671 - Optimizing hyperparameters of U-Net-based brain segmentation algorithms for late 2nd and early 3rd trimester fetuses
Sunday, April 27, 2025
8:30am – 10:45am HST
Jung-Hoon Kim, Children's National Health System, Washington, DC, United States; Arion Tripathi, Children's National Health System, Mclean, VA, United States; Catherine Limperopoulos, Children's National Health System, Washington DC, DC, United States; Nickie Andescavage, Children's National Health System, Washington, DC, United States; Josepheen De Asis-Cruz, Children's National Health System, Washington DC, DC, United States
Research Associate Children's National Health System Washington, District of Columbia, United States
Background: Deep learning has significantly advanced brain MRI tissue segmentation in fetuses. Despite this, developing a model that performs optimally across a broad gestational age range (e.g., 17 to 41 weeks) remains challenging due to factors like rapid morphological changes and evolving tissue properties (e.g., water content, myelination). Objective: To improve the performance of a previously validated fetal brain segmentation algorithm on younger fetuses (i.e., < 32 weeks gestational age) through hyperparameter search. Design/Methods: In this new model, we increased the size of our training dataset from 65 to 124 fetal brain MRIs and widened the gestational age (GA) range from 23-39 to 19-39.4 weeks. We validated hyperparameters on 31 fetal datasets and tested on 3 fetuses with GAs of 23.1, 24.7, and 31.3 weeks. The initial hyperparameters were patch size = 48x48x48 (483), learning rate = 10-4, and epochs = 300. We then used different combinations of critical hyperparameters: patch size = 323 or 483, loss function: binary cross-entropy (BCE) or categorical cross-entropy (CCE), learning rate decay, early stopping mechanism, and data augmentation (DA). We evaluated the performance of models via visual inspection of outputs and comparing validation loss and Dice score (DS). Results: We found that a smaller patch size reduced validation loss by a factor of ~10 (from 0.13037 to 0.01426). In contrast, learning rate decay and early stopping mechanism had little effect on reducing validation loss. We observed training and validation losses decayed over epochs, suggesting the successful training of the model (Fig. 1). We showed that CCE achieved better segmentations on the testing set (Fig. 2; DS=0.68±0.20 vs. 0.58±0.18 with BCE). DA also improved the segmentation accuracy (for BCE, DS=0.68±0.19 vs. 0.58±0.18; with vs. without DA). Combining CCE with DA resulted in failed segmentation in one fetus; this was successfully segmented using the original model (Fig. 2C). The new model successfully segmented the 23.2-week fetal brain; segmentation failed with the original model (Fig. 3).
Conclusion(s): Hyperparameter tuning on a larger dataset covering a broader GA range improved segmentation in two out of the three fetuses tested. The choice of loss function and data augmentation approach appeared to influence the quality of outputs the most; limited testing showed the potential of BCE + DA in fetuses < 24 weeks, but further studies that utilize increased sample sizes and perform extensive hyperparameter search are needed to build a more accurate U-Net-based segmentation algorithm generalizable across 2nd and 3rd trimester.

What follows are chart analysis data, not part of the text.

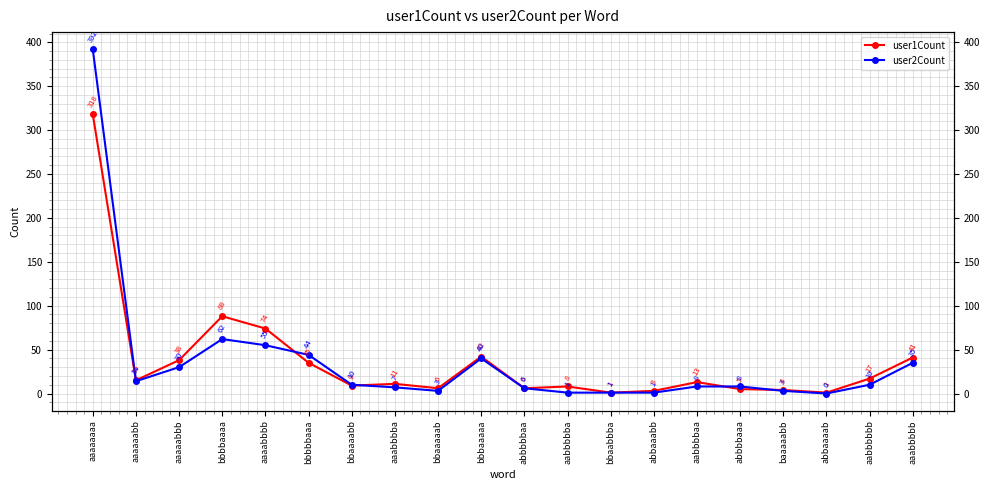

Where does the user2Count series first go above 10?

aaaaaaaa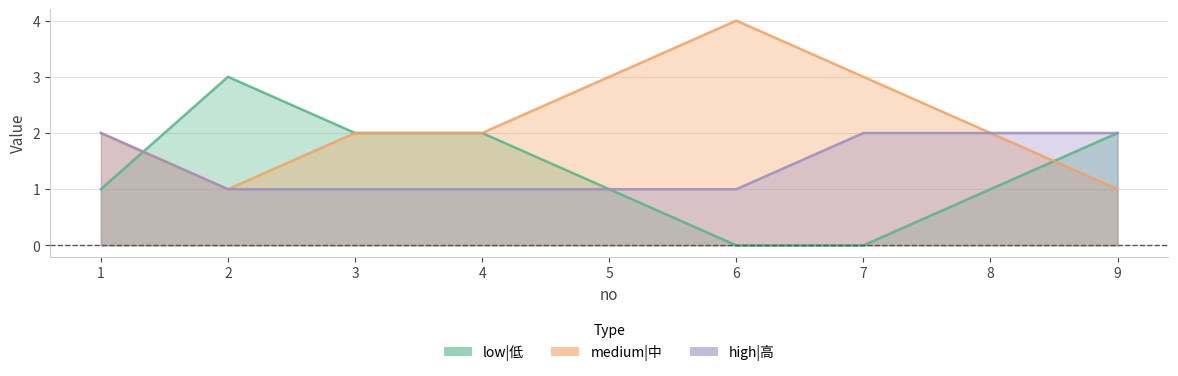

At which category does low|低 reach its first local peak?

2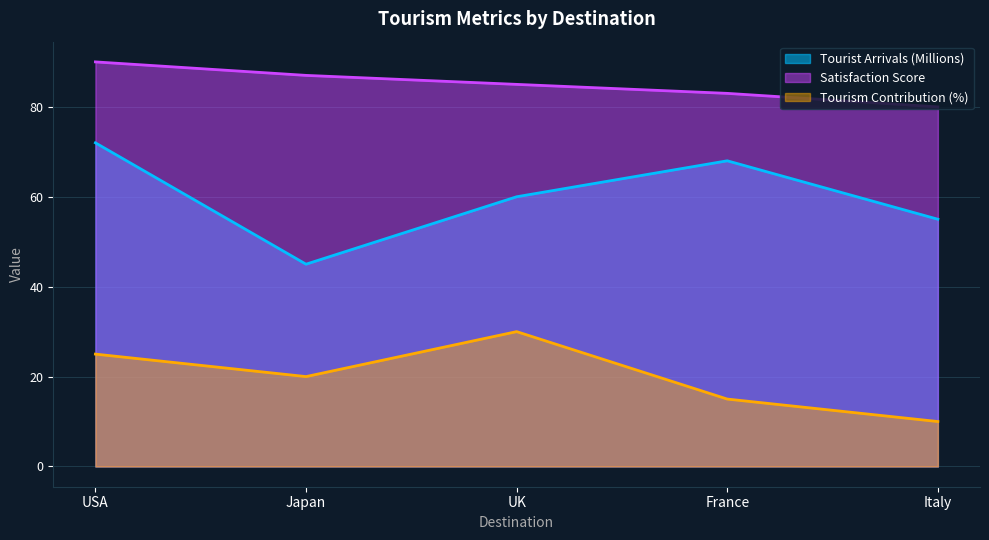

At which category is the sum across all series the highest?

USA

Figure 1. Training and validation curve Plot 1: binary cross entropy (BCE) and no data augmentation (DA). Plot 2: categorical cross entropy (CCE) and no data augmentation. Plot 3: binary cross entropy and data augmentation. Plot 4: categorical cross entropy and data augmentation. (A) Training loss over epochs. (B) Validation loss over epochs.
Figure 2. Segmentation quality in fetuses is influenced by loss function and data augmentation. First column: T2-weighted image. Second column: binary cross entropy (BCE) and no data augmentation (DA). Third column: categorical cross entropy (CCE) and no data augmentation. Fourth column: binary cross entropy and data augmentation. Fifth column: categorical cross entropy and data augmentation. Acc: Segmentation accuracy compared to groundtruth segmentation results. GAs are 31.3, 23.2, and 24.7 weeks for A-C, respectively.
Figure 3. Improved segmentation of young fetuses. First column: T2-weighted image. Second column: Segmentation results with new model trained on young + older fetuses. Third column: Segmentation results with the original model trained on older fetuses.